> Assigned task: Starting with the first line of the records, write out each line exactly until you have included the line containing "[297,623,426,637] commandline ->".

[Structured diff data]
== == ==

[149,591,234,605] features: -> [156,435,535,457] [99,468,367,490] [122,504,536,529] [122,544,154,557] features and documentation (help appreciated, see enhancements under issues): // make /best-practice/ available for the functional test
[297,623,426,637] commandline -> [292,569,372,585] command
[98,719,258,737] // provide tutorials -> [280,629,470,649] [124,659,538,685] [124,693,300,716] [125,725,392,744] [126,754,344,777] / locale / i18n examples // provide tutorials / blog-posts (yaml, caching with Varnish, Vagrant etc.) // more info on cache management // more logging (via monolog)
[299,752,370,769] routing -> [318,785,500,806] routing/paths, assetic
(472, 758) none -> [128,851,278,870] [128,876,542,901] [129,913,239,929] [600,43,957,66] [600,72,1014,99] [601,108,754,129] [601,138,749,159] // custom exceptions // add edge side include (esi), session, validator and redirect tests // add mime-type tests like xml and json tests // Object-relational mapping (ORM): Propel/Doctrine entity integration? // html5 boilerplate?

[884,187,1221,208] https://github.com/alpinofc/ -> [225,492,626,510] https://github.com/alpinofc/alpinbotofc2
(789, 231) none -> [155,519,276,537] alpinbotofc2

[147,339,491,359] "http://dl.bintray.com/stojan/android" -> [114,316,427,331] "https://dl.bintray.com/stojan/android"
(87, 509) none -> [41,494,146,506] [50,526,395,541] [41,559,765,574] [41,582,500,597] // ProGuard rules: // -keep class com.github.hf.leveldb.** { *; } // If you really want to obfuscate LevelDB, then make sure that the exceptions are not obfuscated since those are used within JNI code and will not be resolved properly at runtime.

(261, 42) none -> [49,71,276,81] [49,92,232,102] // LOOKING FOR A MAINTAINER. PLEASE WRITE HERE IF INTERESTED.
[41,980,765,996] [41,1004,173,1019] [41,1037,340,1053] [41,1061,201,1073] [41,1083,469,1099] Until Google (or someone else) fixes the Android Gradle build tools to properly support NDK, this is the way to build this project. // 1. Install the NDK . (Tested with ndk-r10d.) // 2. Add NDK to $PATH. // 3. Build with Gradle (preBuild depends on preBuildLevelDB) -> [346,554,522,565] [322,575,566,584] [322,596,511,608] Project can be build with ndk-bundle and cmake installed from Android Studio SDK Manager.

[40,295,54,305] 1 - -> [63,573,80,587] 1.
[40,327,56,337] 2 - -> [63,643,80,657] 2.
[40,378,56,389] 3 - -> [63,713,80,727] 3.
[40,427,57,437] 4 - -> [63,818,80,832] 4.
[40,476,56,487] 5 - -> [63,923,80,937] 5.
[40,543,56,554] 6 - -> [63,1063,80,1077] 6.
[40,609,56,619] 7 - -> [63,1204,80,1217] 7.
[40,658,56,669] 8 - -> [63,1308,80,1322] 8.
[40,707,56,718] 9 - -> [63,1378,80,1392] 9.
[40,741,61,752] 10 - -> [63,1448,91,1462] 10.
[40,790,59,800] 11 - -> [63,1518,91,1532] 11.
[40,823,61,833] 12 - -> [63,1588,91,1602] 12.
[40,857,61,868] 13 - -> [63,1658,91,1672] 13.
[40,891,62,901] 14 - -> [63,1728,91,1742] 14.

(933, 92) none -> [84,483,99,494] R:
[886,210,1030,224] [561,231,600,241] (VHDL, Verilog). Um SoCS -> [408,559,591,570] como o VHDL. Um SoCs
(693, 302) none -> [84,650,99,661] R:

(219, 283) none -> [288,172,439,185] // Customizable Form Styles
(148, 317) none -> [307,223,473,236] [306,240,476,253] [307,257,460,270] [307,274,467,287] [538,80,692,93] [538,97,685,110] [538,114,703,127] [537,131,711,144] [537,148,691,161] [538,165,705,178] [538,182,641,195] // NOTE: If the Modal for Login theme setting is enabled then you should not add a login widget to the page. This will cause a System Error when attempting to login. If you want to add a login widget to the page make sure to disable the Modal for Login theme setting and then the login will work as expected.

== == ==

> Written solution:
[149,591,234,605] features: -> [156,435,535,457] [99,468,367,490] [122,504,536,529] [122,544,154,557] features and documentation (help appreciated, see enhancements under issues): // make /best-practice/ available for the functional test
[297,623,426,637] commandline -> [292,569,372,585] command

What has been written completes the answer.